WORK INSTRUCTIONS
From the line that holds "235 75 3847" down to the last line of the listing below, transcribe exactly and only those lines. Leave pictures out.

THE INPUT
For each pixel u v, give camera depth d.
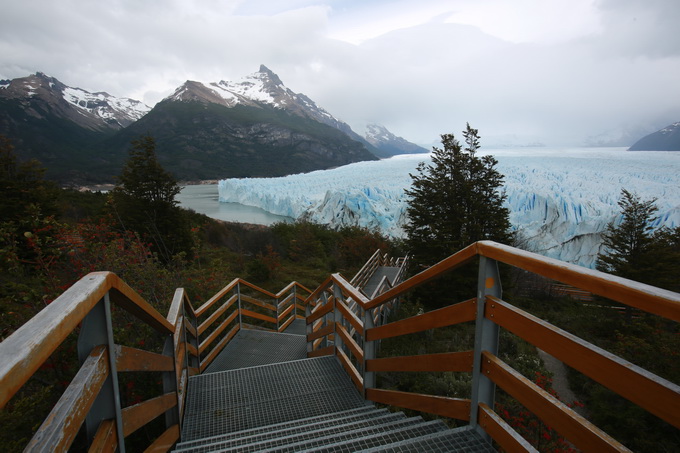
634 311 12.07
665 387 0.86
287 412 3.04
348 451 1.82
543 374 6.40
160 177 12.45
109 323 1.26
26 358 0.68
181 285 6.07
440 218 15.61
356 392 3.32
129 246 6.36
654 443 4.84
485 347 1.59
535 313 13.84
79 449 2.36
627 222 18.36
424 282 1.92
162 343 3.81
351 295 3.07
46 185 10.88
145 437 2.86
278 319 7.34
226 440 2.38
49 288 4.24
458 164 15.36
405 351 7.14
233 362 4.97
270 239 20.95
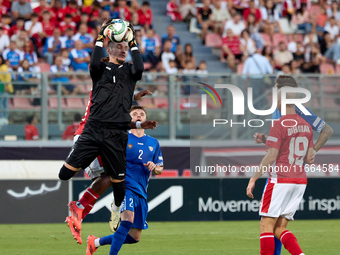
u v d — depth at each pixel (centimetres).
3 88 3794
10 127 3803
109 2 5259
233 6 5788
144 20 5272
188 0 5800
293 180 1772
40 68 4594
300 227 3378
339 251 2378
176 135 3931
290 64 5031
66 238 2864
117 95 1623
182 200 3694
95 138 1619
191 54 5003
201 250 2419
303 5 5906
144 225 2005
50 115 3872
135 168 1995
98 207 3581
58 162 3812
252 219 3775
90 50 4703
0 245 2594
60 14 5019
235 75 3847
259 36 5416
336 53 5478
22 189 3550
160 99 3947
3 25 4841
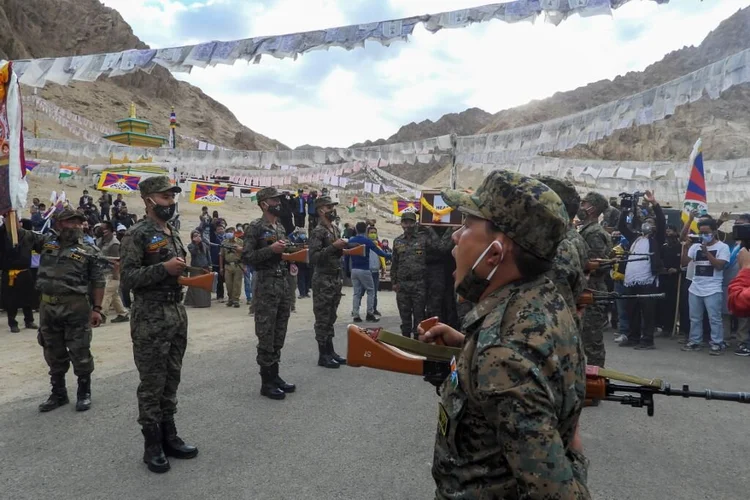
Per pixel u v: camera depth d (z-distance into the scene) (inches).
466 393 52.4
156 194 156.6
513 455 44.9
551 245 54.0
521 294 53.2
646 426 183.8
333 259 259.6
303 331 350.3
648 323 311.6
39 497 131.8
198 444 165.0
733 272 315.0
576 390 50.7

RESULT FOR THIS TASK
235 75 3847
259 36 5416
336 53 5478
22 189 3550
160 99 3947
3 25 4841
Per pixel u v: camera depth d (z-distance into the scene) (inches).
466 393 52.4
156 194 156.6
513 455 44.9
551 245 54.0
521 294 53.2
646 426 183.8
333 259 259.6
303 331 350.3
648 323 311.6
39 497 131.8
198 444 165.0
733 272 315.0
576 390 50.7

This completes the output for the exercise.